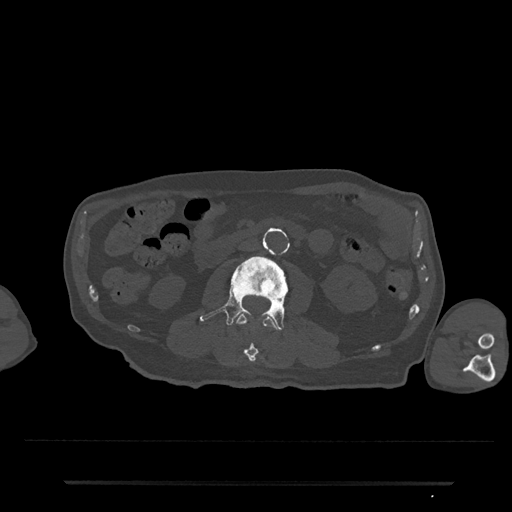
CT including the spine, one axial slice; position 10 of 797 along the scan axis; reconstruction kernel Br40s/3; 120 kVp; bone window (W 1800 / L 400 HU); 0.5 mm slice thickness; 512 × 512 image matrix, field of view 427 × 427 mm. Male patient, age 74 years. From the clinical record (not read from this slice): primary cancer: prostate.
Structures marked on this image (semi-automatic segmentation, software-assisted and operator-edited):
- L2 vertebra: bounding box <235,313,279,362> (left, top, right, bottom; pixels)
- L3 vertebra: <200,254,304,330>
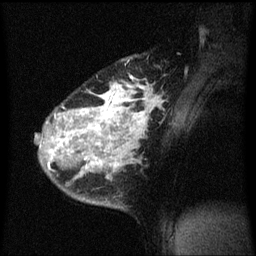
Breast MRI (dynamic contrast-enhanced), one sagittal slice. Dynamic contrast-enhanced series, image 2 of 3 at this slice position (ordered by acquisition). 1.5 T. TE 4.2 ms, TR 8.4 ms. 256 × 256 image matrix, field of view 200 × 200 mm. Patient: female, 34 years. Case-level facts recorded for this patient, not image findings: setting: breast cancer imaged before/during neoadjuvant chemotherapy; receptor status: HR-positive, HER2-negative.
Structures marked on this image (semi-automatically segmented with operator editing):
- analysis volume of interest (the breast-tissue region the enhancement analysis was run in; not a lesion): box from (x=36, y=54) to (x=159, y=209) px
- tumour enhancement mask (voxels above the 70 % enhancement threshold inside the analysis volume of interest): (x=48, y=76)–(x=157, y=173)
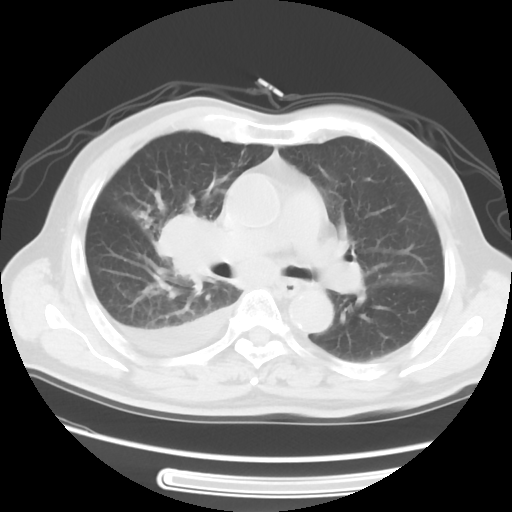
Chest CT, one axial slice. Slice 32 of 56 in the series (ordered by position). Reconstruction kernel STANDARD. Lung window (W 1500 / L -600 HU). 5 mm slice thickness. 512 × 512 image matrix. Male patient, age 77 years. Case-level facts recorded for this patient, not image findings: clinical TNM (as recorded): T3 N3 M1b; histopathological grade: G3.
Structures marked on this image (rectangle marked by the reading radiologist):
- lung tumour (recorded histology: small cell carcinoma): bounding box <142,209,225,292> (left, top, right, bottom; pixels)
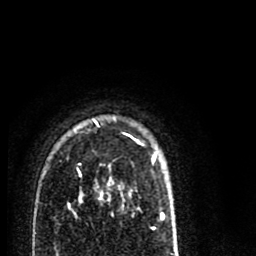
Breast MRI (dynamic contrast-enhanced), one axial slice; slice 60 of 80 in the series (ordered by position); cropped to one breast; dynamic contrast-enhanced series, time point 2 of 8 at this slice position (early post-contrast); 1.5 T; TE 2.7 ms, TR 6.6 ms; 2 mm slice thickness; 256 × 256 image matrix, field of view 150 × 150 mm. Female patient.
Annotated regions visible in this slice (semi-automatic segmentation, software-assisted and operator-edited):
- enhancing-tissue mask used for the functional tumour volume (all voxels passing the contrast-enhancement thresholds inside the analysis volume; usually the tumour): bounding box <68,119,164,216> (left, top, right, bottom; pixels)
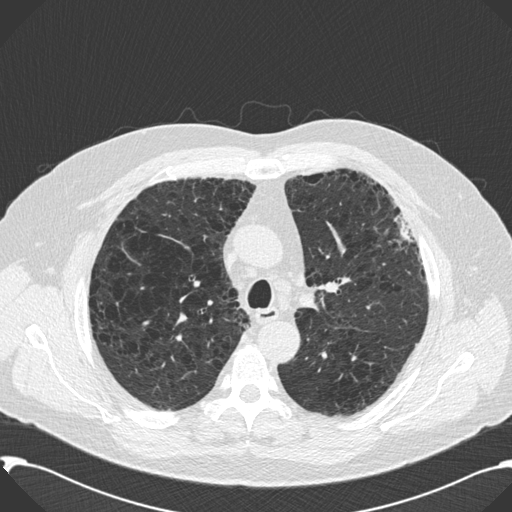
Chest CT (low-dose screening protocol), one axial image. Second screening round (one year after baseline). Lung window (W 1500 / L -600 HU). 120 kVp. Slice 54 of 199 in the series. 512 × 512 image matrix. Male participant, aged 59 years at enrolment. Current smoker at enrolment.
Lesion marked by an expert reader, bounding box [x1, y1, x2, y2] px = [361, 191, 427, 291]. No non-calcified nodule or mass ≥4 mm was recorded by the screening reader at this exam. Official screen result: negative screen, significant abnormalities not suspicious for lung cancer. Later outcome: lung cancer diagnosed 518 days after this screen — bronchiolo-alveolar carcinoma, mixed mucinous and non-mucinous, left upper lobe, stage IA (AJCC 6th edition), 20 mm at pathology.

TASK DESCRIPTION:
Filter the entries above and return only the lines holding "interest".

WORKED SOLUTION:
- analysis volume of interest (the breast-tissue region the enhancement analysis was run in; not a lesion): box from (x=36, y=54) to (x=159, y=209) px
- tumour enhancement mask (voxels above the 70 % enhancement threshold inside the analysis volume of interest): (x=48, y=76)–(x=157, y=173)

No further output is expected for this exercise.